:: Input for this task ::

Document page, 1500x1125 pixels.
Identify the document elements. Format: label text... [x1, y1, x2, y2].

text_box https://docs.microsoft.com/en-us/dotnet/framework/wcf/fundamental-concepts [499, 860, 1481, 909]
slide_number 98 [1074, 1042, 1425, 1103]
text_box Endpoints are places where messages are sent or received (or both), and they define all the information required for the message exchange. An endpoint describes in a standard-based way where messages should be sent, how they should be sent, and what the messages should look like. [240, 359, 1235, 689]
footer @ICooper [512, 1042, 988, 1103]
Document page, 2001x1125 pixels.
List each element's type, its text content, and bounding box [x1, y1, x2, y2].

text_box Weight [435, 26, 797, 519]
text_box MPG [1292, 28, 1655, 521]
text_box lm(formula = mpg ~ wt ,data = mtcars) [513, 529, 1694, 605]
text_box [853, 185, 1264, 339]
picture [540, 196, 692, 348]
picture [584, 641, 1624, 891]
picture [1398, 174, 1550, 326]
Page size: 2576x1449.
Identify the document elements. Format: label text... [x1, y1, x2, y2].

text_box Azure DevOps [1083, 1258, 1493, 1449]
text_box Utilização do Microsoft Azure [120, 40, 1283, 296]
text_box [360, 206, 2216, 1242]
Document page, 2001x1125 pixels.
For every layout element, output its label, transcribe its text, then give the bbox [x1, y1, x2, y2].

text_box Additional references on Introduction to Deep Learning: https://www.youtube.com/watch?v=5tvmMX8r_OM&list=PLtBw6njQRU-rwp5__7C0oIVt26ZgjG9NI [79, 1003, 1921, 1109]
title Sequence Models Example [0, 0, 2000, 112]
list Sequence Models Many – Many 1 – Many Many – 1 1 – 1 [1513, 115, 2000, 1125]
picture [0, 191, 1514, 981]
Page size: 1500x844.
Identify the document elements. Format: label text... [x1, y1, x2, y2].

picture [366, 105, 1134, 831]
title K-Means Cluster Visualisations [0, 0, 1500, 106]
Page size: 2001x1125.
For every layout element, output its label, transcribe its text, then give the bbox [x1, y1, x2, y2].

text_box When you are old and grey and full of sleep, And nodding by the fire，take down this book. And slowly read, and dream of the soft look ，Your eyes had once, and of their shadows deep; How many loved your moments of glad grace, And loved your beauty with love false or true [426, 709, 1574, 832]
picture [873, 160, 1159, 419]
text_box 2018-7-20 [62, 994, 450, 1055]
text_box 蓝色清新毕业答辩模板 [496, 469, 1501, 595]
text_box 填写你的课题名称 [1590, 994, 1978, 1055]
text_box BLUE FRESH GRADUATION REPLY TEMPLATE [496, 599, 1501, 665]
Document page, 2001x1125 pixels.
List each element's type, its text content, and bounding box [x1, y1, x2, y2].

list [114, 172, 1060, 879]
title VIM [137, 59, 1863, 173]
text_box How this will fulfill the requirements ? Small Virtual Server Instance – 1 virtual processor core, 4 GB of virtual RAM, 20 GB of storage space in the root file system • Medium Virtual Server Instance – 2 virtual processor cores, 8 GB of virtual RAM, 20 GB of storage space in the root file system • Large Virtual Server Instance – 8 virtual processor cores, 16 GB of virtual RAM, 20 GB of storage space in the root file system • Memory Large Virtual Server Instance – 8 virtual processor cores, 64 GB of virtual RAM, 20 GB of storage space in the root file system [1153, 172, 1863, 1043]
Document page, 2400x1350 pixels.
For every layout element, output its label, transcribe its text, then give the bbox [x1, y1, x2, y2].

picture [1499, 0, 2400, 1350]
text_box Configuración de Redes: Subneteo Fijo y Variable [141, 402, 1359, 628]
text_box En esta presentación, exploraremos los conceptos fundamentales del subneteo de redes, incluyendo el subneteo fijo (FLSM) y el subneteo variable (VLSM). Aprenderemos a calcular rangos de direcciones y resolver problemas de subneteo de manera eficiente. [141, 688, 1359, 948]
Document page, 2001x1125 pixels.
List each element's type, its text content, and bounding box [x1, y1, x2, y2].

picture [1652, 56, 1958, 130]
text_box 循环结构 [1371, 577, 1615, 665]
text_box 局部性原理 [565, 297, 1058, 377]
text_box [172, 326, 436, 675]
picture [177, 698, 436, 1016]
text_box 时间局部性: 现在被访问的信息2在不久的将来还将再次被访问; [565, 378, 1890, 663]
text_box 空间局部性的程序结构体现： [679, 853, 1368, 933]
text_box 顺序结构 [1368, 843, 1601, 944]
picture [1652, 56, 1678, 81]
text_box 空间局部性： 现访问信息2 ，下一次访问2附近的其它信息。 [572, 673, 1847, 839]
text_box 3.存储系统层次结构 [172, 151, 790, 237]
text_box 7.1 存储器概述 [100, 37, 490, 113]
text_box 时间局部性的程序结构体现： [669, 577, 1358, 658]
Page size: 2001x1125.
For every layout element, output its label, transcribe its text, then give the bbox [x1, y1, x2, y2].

:::

• What you are asked to do:
Print the listing above in full, exactly as it is.

• Result of this exercise:
Document page, 1500x1125 pixels.
Identify the document elements. Format: label text... [x1, y1, x2, y2].

text_box https://docs.microsoft.com/en-us/dotnet/framework/wcf/fundamental-concepts [499, 860, 1481, 909]
slide_number 98 [1074, 1042, 1425, 1103]
text_box Endpoints are places where messages are sent or received (or both), and they define all the information required for the message exchange. An endpoint describes in a standard-based way where messages should be sent, how they should be sent, and what the messages should look like. [240, 359, 1235, 689]
footer @ICooper [512, 1042, 988, 1103]
Document page, 2001x1125 pixels.
List each element's type, its text content, and bounding box [x1, y1, x2, y2].

text_box Weight [435, 26, 797, 519]
text_box MPG [1292, 28, 1655, 521]
text_box lm(formula = mpg ~ wt ,data = mtcars) [513, 529, 1694, 605]
text_box [853, 185, 1264, 339]
picture [540, 196, 692, 348]
picture [584, 641, 1624, 891]
picture [1398, 174, 1550, 326]
Page size: 2576x1449.
Identify the document elements. Format: label text... [x1, y1, x2, y2].

text_box Azure DevOps [1083, 1258, 1493, 1449]
text_box Utilização do Microsoft Azure [120, 40, 1283, 296]
text_box [360, 206, 2216, 1242]
Document page, 2001x1125 pixels.
For every layout element, output its label, transcribe its text, then give the bbox [x1, y1, x2, y2].

text_box Additional references on Introduction to Deep Learning: https://www.youtube.com/watch?v=5tvmMX8r_OM&list=PLtBw6njQRU-rwp5__7C0oIVt26ZgjG9NI [79, 1003, 1921, 1109]
title Sequence Models Example [0, 0, 2000, 112]
list Sequence Models Many – Many 1 – Many Many – 1 1 – 1 [1513, 115, 2000, 1125]
picture [0, 191, 1514, 981]
Page size: 1500x844.
Identify the document elements. Format: label text... [x1, y1, x2, y2].

picture [366, 105, 1134, 831]
title K-Means Cluster Visualisations [0, 0, 1500, 106]
Page size: 2001x1125.
For every layout element, output its label, transcribe its text, then give the bbox [x1, y1, x2, y2].

text_box When you are old and grey and full of sleep, And nodding by the fire，take down this book. And slowly read, and dream of the soft look ，Your eyes had once, and of their shadows deep; How many loved your moments of glad grace, And loved your beauty with love false or true [426, 709, 1574, 832]
picture [873, 160, 1159, 419]
text_box 2018-7-20 [62, 994, 450, 1055]
text_box 蓝色清新毕业答辩模板 [496, 469, 1501, 595]
text_box 填写你的课题名称 [1590, 994, 1978, 1055]
text_box BLUE FRESH GRADUATION REPLY TEMPLATE [496, 599, 1501, 665]
Document page, 2001x1125 pixels.
List each element's type, its text content, and bounding box [x1, y1, x2, y2].

list [114, 172, 1060, 879]
title VIM [137, 59, 1863, 173]
text_box How this will fulfill the requirements ? Small Virtual Server Instance – 1 virtual processor core, 4 GB of virtual RAM, 20 GB of storage space in the root file system • Medium Virtual Server Instance – 2 virtual processor cores, 8 GB of virtual RAM, 20 GB of storage space in the root file system • Large Virtual Server Instance – 8 virtual processor cores, 16 GB of virtual RAM, 20 GB of storage space in the root file system • Memory Large Virtual Server Instance – 8 virtual processor cores, 64 GB of virtual RAM, 20 GB of storage space in the root file system [1153, 172, 1863, 1043]
Document page, 2400x1350 pixels.
For every layout element, output its label, transcribe its text, then give the bbox [x1, y1, x2, y2].

picture [1499, 0, 2400, 1350]
text_box Configuración de Redes: Subneteo Fijo y Variable [141, 402, 1359, 628]
text_box En esta presentación, exploraremos los conceptos fundamentales del subneteo de redes, incluyendo el subneteo fijo (FLSM) y el subneteo variable (VLSM). Aprenderemos a calcular rangos de direcciones y resolver problemas de subneteo de manera eficiente. [141, 688, 1359, 948]
Document page, 2001x1125 pixels.
List each element's type, its text content, and bounding box [x1, y1, x2, y2].

picture [1652, 56, 1958, 130]
text_box 循环结构 [1371, 577, 1615, 665]
text_box 局部性原理 [565, 297, 1058, 377]
text_box [172, 326, 436, 675]
picture [177, 698, 436, 1016]
text_box 时间局部性: 现在被访问的信息2在不久的将来还将再次被访问; [565, 378, 1890, 663]
text_box 空间局部性的程序结构体现： [679, 853, 1368, 933]
text_box 顺序结构 [1368, 843, 1601, 944]
picture [1652, 56, 1678, 81]
text_box 空间局部性： 现访问信息2 ，下一次访问2附近的其它信息。 [572, 673, 1847, 839]
text_box 3.存储系统层次结构 [172, 151, 790, 237]
text_box 7.1 存储器概述 [100, 37, 490, 113]
text_box 时间局部性的程序结构体现： [669, 577, 1358, 658]
Page size: 2001x1125.
For every layout element, output its label, transcribe its text, then give the bbox [x1, y1, x2, y2].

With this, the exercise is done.